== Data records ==

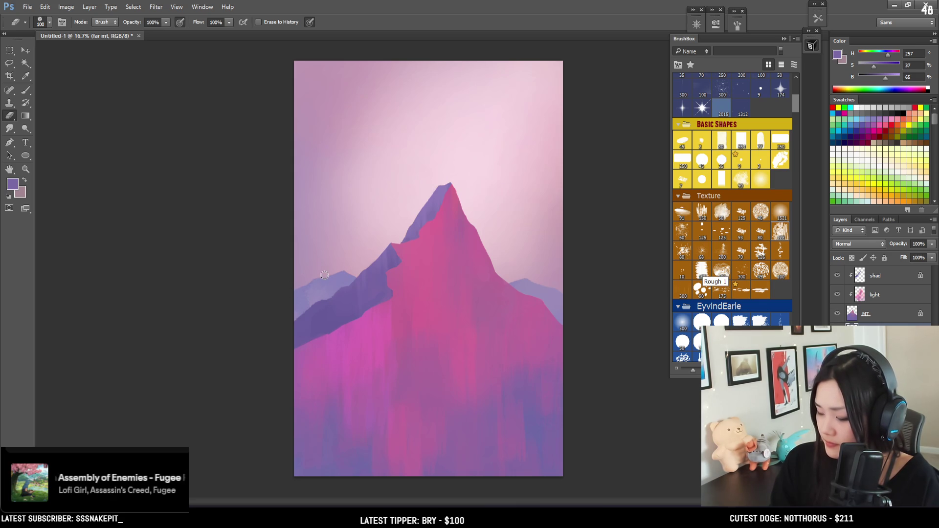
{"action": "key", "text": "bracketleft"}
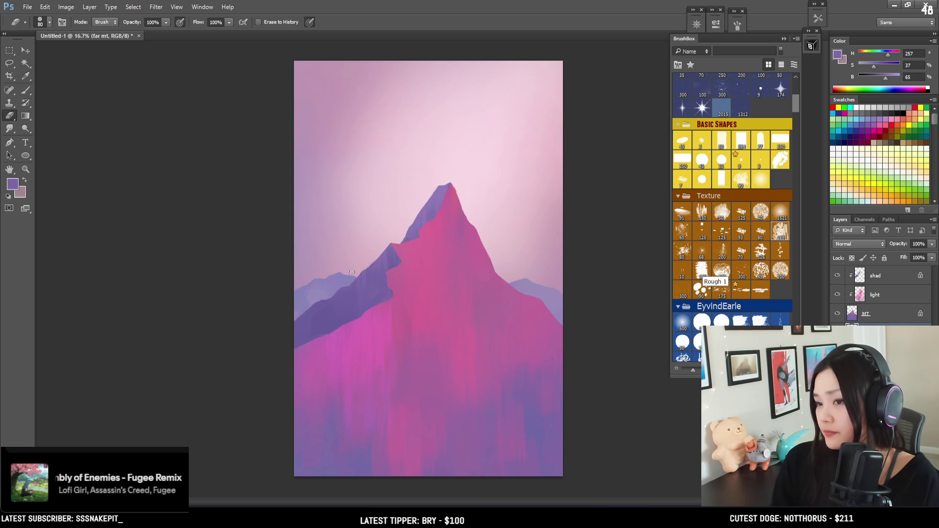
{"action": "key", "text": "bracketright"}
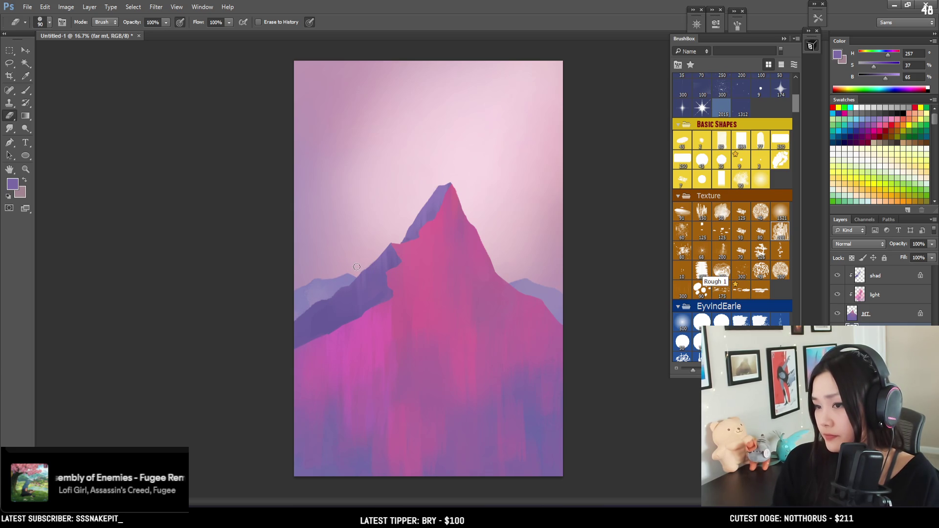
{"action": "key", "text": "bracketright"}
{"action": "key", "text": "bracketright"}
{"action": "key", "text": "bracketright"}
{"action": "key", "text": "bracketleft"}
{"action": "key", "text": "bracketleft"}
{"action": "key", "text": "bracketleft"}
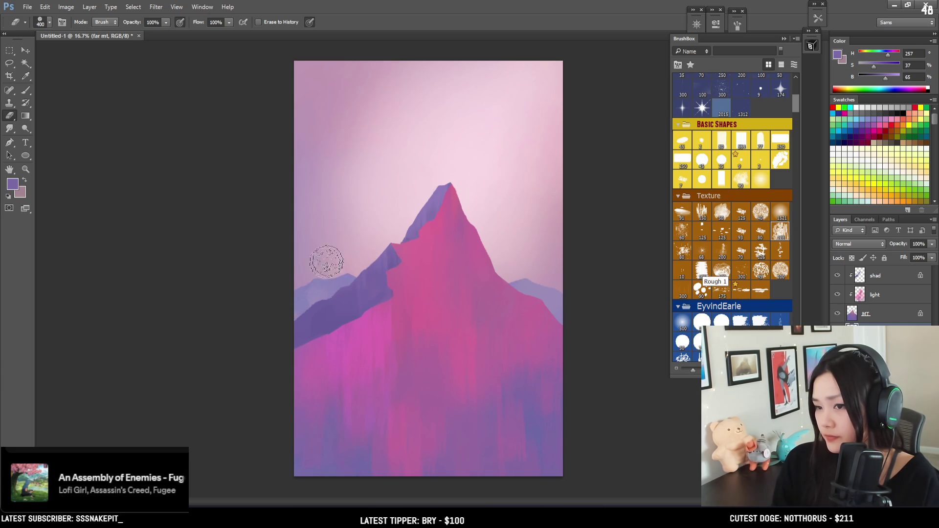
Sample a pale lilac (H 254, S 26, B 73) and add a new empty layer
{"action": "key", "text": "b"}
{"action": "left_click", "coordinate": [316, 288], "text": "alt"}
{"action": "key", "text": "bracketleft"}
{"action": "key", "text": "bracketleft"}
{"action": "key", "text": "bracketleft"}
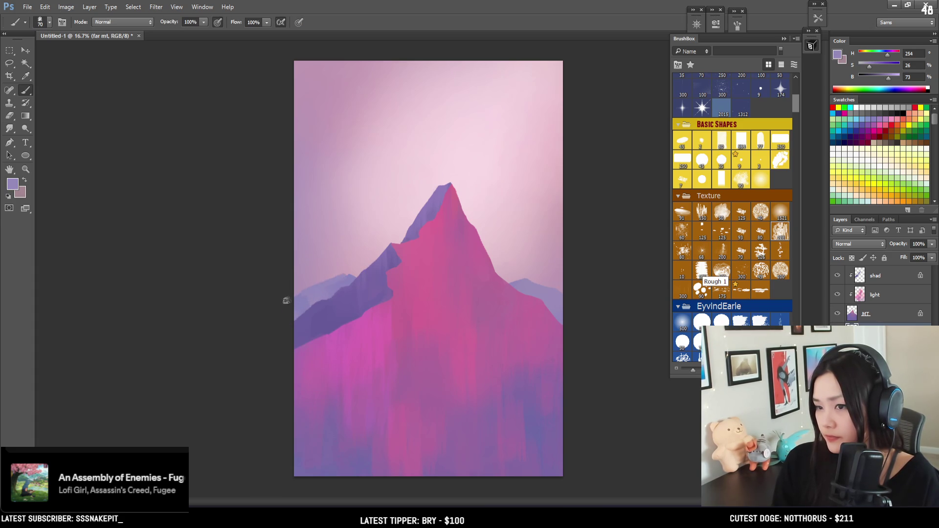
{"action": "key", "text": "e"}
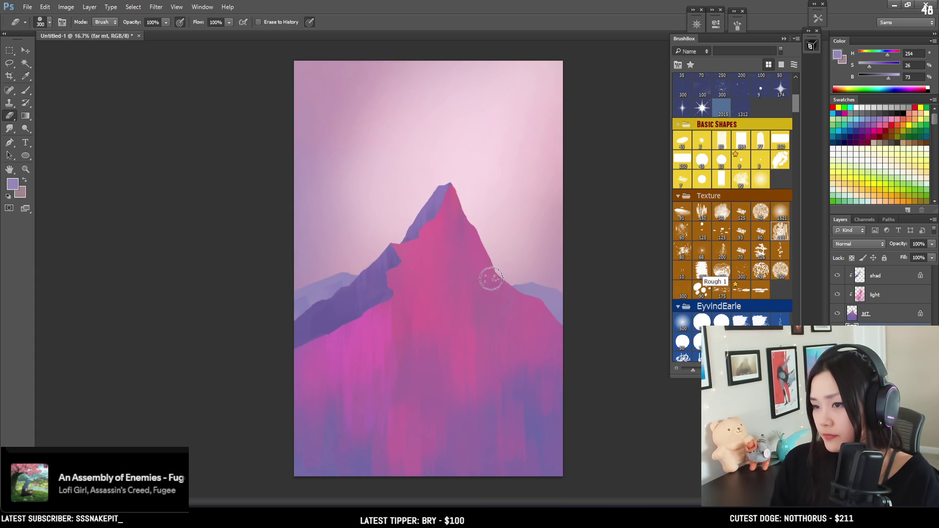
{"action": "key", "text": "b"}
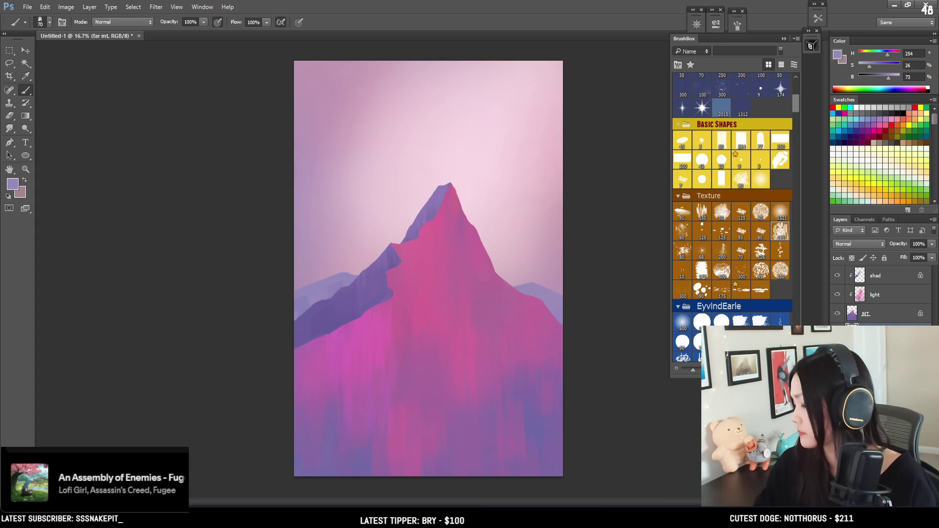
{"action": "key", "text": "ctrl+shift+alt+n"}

== YOUR INSTRUCTIONS ==
Exactly as written, give the entries above again, with no images.

== RESPONSE ==
{"action": "key", "text": "bracketleft"}
{"action": "key", "text": "bracketright"}
{"action": "key", "text": "bracketright"}
{"action": "key", "text": "bracketright"}
{"action": "key", "text": "bracketright"}
{"action": "key", "text": "bracketleft"}
{"action": "key", "text": "bracketleft"}
{"action": "key", "text": "bracketleft"}
Sample a pale lilac (H 254, S 26, B 73) and add a new empty layer
{"action": "key", "text": "b"}
{"action": "left_click", "coordinate": [316, 288], "text": "alt"}
{"action": "key", "text": "bracketleft"}
{"action": "key", "text": "bracketleft"}
{"action": "key", "text": "bracketleft"}
{"action": "key", "text": "e"}
{"action": "key", "text": "b"}
{"action": "key", "text": "ctrl+shift+alt+n"}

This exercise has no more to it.